[hps] Use sw/kelvin helper header

Cleanup kelvin.h to build on top of the sw/kelvin/crt/kelvin.h

Bug: 331131250
Change-Id: Id09b1633262198a8f102d12c007b1f89fa1d684f
(cherry picked from commit 1a4ece5c21b7877a4d19f247bee5b769011ef97a)
diff --git a/sw/device/tests/kelvin/hps-c-port/model/src/model.cc b/sw/device/tests/kelvin/hps-c-port/model/src/model.cc
index dceab95..84cb798 100644
--- a/sw/device/tests/kelvin/hps-c-port/model/src/model.cc
+++ b/sw/device/tests/kelvin/hps-c-port/model/src/model.cc
@@ -1,3 +1,5 @@
+#include <cstdio>
+
 #include "sw/device/tests/kelvin/hps-c-port/model/inc/layers.h"
 
 int8_t buffer_000[120 * 160 * 16] __aligned__ __noinit__;
diff --git a/sw/device/tests/kelvin/hps-c-port/model/src/tfc_opt_conv2d_per_ch.cc b/sw/device/tests/kelvin/hps-c-port/model/src/tfc_opt_conv2d_per_ch.cc
index 82e9457..6a7e37b 100644
--- a/sw/device/tests/kelvin/hps-c-port/model/src/tfc_opt_conv2d_per_ch.cc
+++ b/sw/device/tests/kelvin/hps-c-port/model/src/tfc_opt_conv2d_per_ch.cc
@@ -1,6 +1,11 @@
 #include "sw/device/tests/kelvin/hps-c-port/model/inc/tfc_conv2d_per_ch.h"
+
+#include <algorithm>
+
 #include "sw/device/tests/kelvin/hps-c-port/model/inc/tfc_opt_util.h"
 
+#define fence()           __asm__ __volatile_always__("fence")
+
 namespace opt {
 
 constexpr int kPad = 256;  // ceil_to_pow2(zi=48), last layer (16-10)*48=288
diff --git a/sw/device/tests/kelvin/hps-c-port/sw/init/kelvin.h b/sw/device/tests/kelvin/hps-c-port/sw/init/kelvin.h
index 37101d7..ffa08ff 100644
--- a/sw/device/tests/kelvin/hps-c-port/sw/init/kelvin.h
+++ b/sw/device/tests/kelvin/hps-c-port/sw/init/kelvin.h
@@ -1,276 +1,66 @@
+/*
+ * Copyright 2024 Google LLC
+ *
+ * Licensed under the Apache License, Version 2.0 (the "License");
+ * you may not use this file except in compliance with the License.

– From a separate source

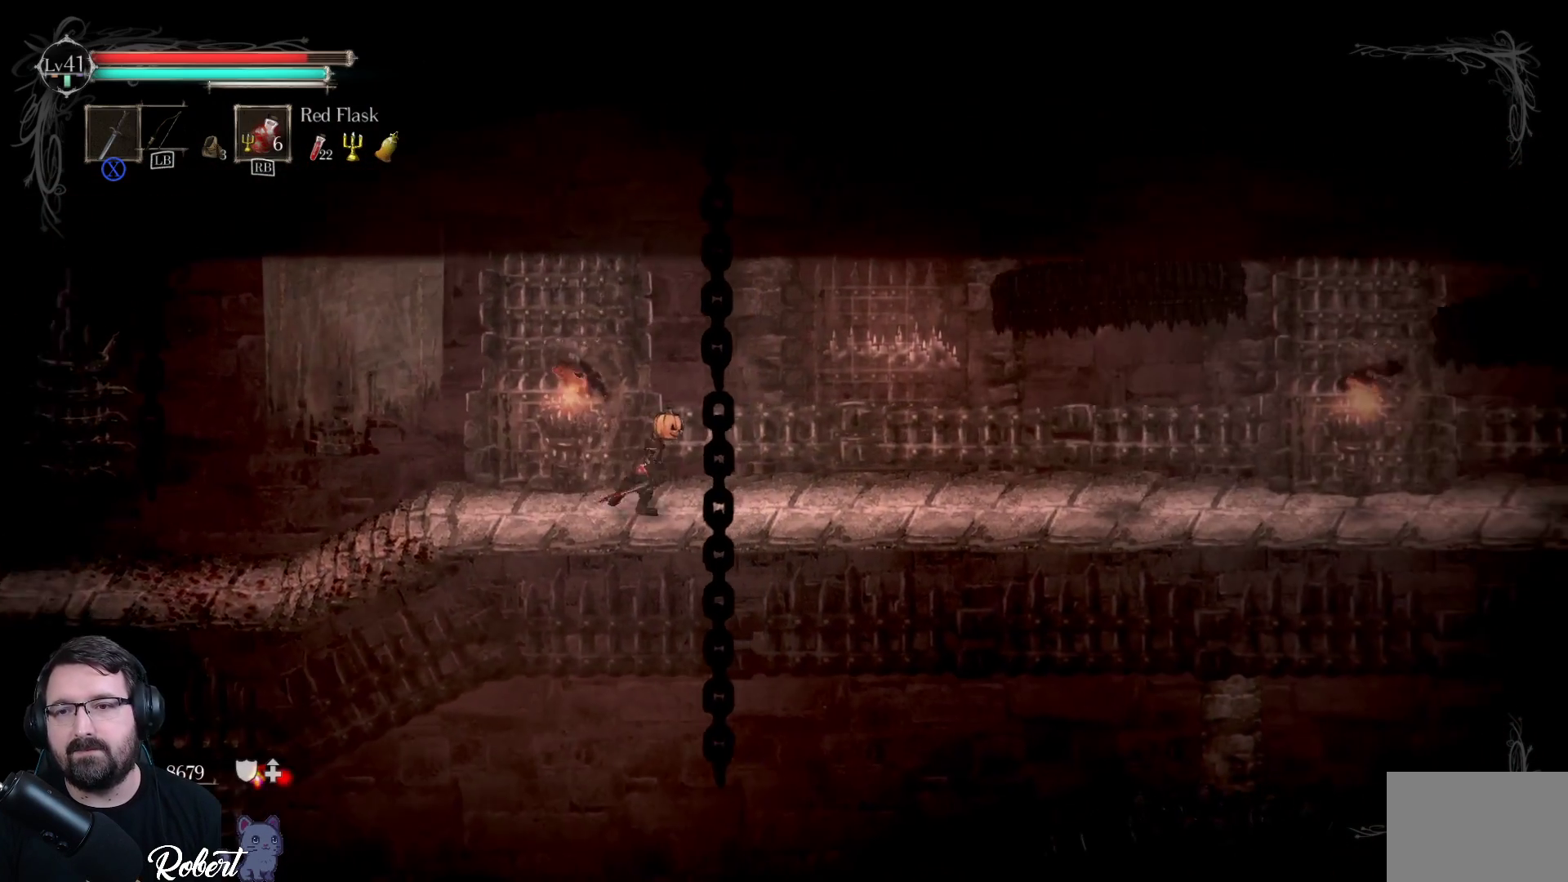
{"buttons": [], "left_stick": "right", "right_stick": "center", "events": []}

+ * You may obtain a copy of the License at
+ *
+ *     http://www.apache.org/licenses/LICENSE-2.0
+ *
+ * Unless required by applicable law or agreed to in writing, software
+ * distributed under the License is distributed on an "AS IS" BASIS,
+ * WITHOUT WARRANTIES OR CONDITIONS OF ANY KIND, either express or implied.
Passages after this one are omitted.